Segment Start: RECORDED DATA
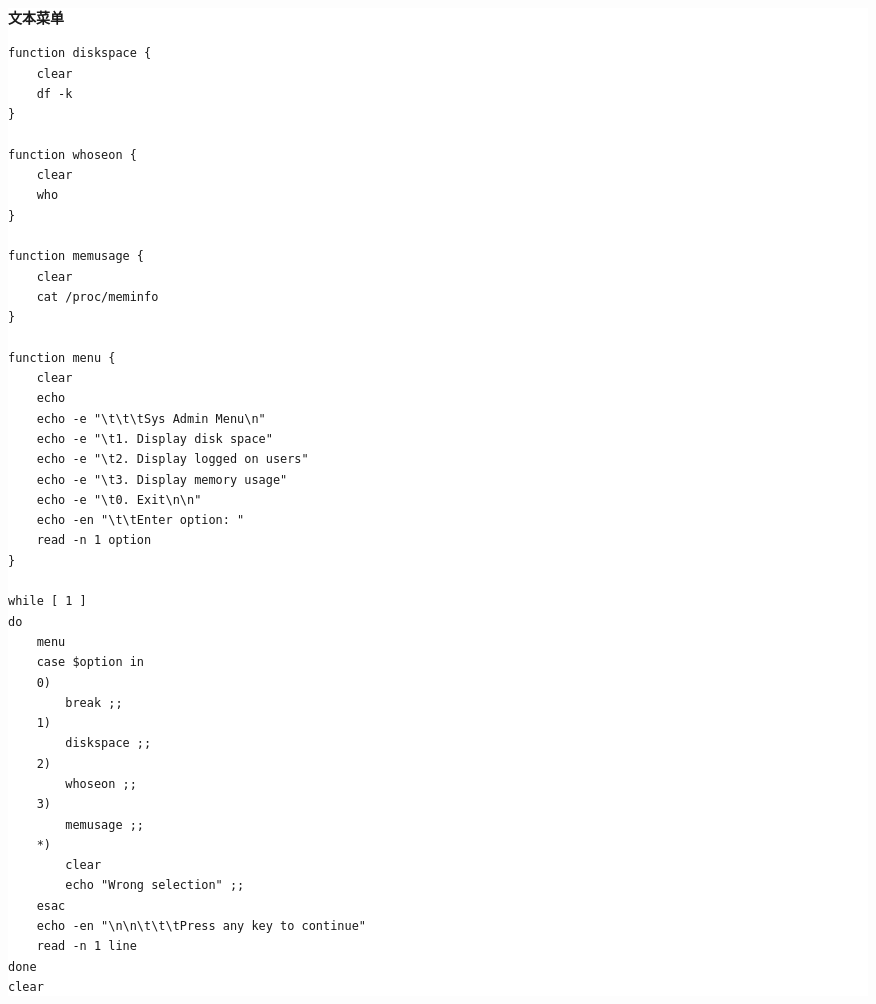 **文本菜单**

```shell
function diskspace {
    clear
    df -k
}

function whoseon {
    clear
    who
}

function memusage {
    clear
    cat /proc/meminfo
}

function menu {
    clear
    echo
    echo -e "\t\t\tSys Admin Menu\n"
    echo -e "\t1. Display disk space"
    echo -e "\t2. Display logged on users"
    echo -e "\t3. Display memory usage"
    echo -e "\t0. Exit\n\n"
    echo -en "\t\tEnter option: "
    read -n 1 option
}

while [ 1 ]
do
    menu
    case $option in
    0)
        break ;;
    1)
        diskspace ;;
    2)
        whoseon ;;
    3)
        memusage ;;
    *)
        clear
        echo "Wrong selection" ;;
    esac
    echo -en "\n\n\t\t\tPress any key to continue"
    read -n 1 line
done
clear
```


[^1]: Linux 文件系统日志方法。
Segment End: RECORDED DATA
Segment Start: RECORDED DATA
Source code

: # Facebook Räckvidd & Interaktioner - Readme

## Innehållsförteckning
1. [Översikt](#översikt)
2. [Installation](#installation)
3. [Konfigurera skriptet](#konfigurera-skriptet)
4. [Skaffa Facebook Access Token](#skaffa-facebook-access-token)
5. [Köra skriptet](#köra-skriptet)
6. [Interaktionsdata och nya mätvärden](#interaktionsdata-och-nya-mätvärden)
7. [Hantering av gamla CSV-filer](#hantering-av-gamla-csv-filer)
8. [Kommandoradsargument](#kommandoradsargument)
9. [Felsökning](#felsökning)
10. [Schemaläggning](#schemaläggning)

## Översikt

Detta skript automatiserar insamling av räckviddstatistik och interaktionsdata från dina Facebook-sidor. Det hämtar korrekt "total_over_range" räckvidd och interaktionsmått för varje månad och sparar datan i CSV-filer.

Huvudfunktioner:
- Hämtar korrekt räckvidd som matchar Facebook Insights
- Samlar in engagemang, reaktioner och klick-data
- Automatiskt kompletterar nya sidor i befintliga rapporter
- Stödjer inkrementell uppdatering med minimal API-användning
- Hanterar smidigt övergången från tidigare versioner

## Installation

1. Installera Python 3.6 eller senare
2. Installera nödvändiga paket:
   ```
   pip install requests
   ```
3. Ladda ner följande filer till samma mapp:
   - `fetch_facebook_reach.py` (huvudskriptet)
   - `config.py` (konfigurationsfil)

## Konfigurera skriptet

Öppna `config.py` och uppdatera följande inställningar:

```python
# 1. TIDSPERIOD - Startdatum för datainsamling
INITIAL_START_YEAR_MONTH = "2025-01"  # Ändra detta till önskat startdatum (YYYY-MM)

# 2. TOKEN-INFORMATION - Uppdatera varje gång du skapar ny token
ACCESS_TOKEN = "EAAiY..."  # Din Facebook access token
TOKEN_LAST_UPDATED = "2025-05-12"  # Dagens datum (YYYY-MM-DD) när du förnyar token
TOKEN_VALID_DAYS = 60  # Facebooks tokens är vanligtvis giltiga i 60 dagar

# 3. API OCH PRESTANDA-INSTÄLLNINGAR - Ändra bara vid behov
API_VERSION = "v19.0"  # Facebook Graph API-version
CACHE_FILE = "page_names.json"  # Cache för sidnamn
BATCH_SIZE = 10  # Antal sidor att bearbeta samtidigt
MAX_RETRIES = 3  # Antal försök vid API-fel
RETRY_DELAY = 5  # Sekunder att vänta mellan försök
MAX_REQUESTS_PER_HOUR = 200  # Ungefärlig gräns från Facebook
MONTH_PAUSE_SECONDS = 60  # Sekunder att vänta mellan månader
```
Segment End: RECORDED DATA
Wherever the word "access" turns up in the material, copy the whole line.

TASK RESPONSE:
4. [Skaffa Facebook Access Token](#skaffa-facebook-access-token)
ACCESS_TOKEN = "EAAiY..."  # Din Facebook access token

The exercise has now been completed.